Na prática ao longo dos anos concluí que ele não estava de todo errado. De fato a profissão é espinhosa, motivo pelo qual muitos companheiros procuram desviar seus filhos do desejo de seguir a profissão. Da mesma forma que muitos pais se orgulham ao ver seus filhos vestindo o mesmo uniforme que ele. O que difere, como em tudo na vida, são as oportunidades e experiências que cada um terá dentro da carreira.

O que o candidato precisa avaliar é se está disposto a enfrentar todos os desafios que a profissão oferece. Quanto vai lhe custar para atingir o objetivo que traçou para sua carreira profissional. Se é exatamente isso que quer. Do contrário poderá perder tempo numa profissão da qual só conhecia os estereótipos e tinha fantasia juvenil.
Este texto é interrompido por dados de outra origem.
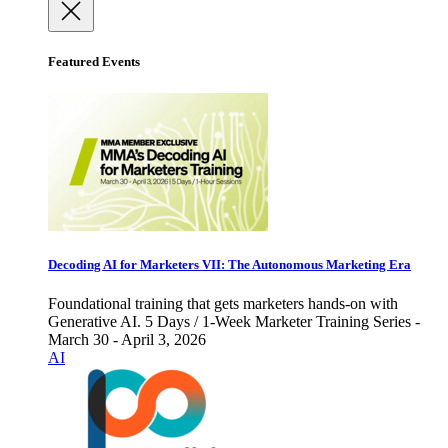
Featured Events
Decoding AI for Marketers VII: The Autonomous Marketing Era
Foundational training that gets marketers hands-on with
Generative AI. 5 Days / 1-Week Marketer Training Series -
March 30 - April 3, 2026
AI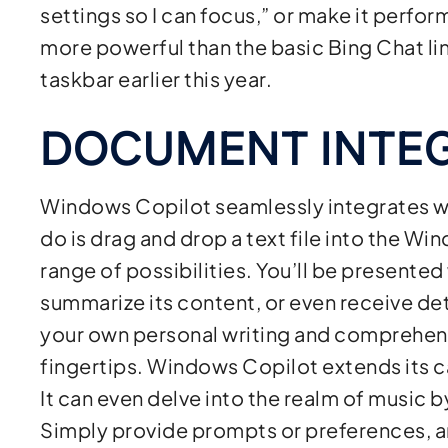
settings so I can focus,” or make it perfor
more powerful than the basic Bing Chat li
taskbar earlier this year.
DOCUMENT INTE
Windows Copilot seamlessly integrates wi
do is drag and drop a text file into the Wi
range of possibilities. You’ll be presented 
summarize its content, or even receive deta
your own personal writing and comprehensi
fingertips. Windows Copilot extends its c
It can even delve into the realm of music b
Simply provide prompts or preferences, a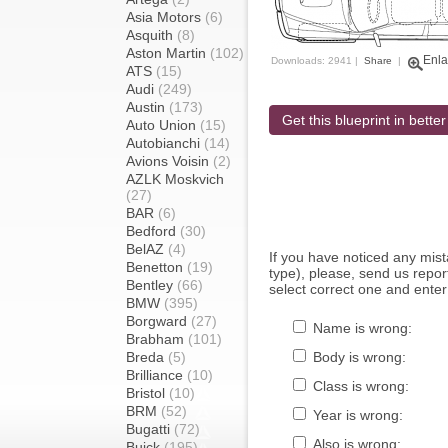
Asia Motors
(6)
Asquith
(8)
Aston Martin
(102)
Enla
Downloads: 2941 |
Share
|
ATS
(15)
Audi
(249)
Austin
(173)
Get this blueprint in better
Auto Union
(15)
Autobianchi
(14)
Avions Voisin
(2)
AZLK Moskvich
(27)
BAR
(6)
Bedford
(30)
BelAZ
(4)
If you have noticed any mi
Benetton
(19)
type), please, send us report
Bentley
(66)
select correct one and enter
BMW
(395)
Borgward
(27)
Name is wrong:
Brabham
(101)
Breda
(5)
Body is wrong:
Brilliance
(10)
Class is wrong:
Bristol
(10)
BRM
(52)
Year is wrong:
Bugatti
(72)
Also is wrong:
Buick
(195)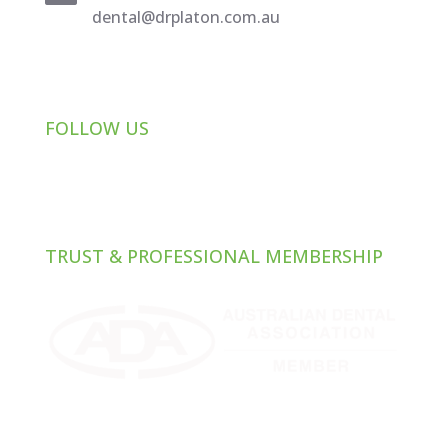
dental@drplaton.com.au
FOLLOW US
TRUST & PROFESSIONAL MEMBERSHIP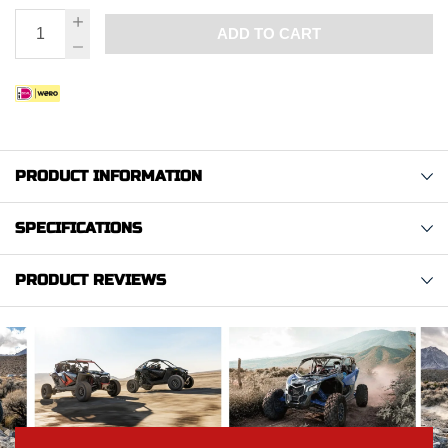
ADD TO CART
PRODUCT INFORMATION
SPECIFICATIONS
PRODUCT REVIEWS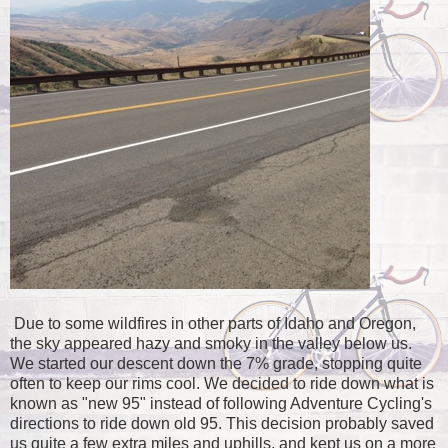
Due to some wildfires in other parts of Idaho and Oregon,
the sky appeared hazy and smoky in the valley below us.
We started our descent down the 7% grade, stopping quite
often to keep our rims cool. We decided to ride down what is
known as "new 95" instead of following Adventure Cycling's
directions to ride down old 95. This decision probably saved
us quite a few extra miles and uphills, and kept us on a more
Parece simples tudo isso, mas não é. Já estava aposentado quando fui viajar por todo o país, para tentar entender o que motiva um policial militar exercer a sua profissão e coloquei minhas impressões no livro Papa Mike – a realidade do policial militar, lançado em junho de 2016. 

A obra relata a verdade nua e crua da profissão, sem fantasias. Quem tiver convicção da sua vocação certamente ficará com o coração fervendo para ingressar logo, mas se tiver dúvidas irá repensar a decisão.